Collected data:
§ §

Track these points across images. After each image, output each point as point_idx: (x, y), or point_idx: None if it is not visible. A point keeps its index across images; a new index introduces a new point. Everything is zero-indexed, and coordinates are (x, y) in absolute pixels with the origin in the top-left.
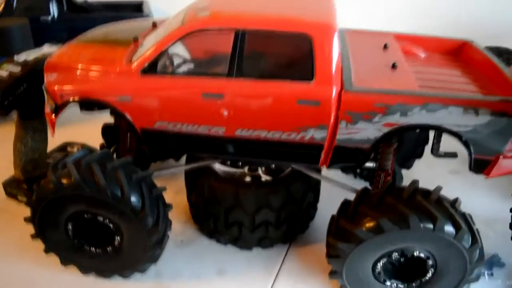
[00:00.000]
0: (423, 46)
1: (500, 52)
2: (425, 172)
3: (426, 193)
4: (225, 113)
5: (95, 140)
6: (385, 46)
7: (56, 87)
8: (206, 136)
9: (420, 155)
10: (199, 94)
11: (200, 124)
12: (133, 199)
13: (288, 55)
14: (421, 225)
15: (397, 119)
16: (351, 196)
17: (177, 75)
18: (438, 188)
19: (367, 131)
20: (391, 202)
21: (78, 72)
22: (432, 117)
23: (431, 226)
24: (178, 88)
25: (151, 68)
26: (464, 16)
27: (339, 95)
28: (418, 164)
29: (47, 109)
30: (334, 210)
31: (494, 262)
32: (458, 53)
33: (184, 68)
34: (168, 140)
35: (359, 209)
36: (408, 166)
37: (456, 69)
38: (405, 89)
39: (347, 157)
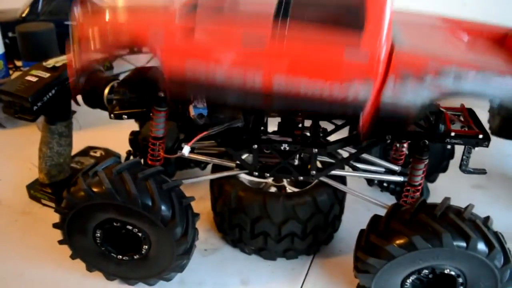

§ §

Exercise directions: The reply should hold only the lines running from the top of the records to the line containing "0: (423, 46)", both included, copied exactly with no pictures.

Result of this task:
Track these points across images. After each image, output each point as point_idx: (x, y), or point_idx: None if it is not visible. A point keeps its index across images; a new index introduces a new point. Everything is zero-indexed, and coordinates are (x, y) in absolute pixels with the origin in the top-left.
[00:00.000]
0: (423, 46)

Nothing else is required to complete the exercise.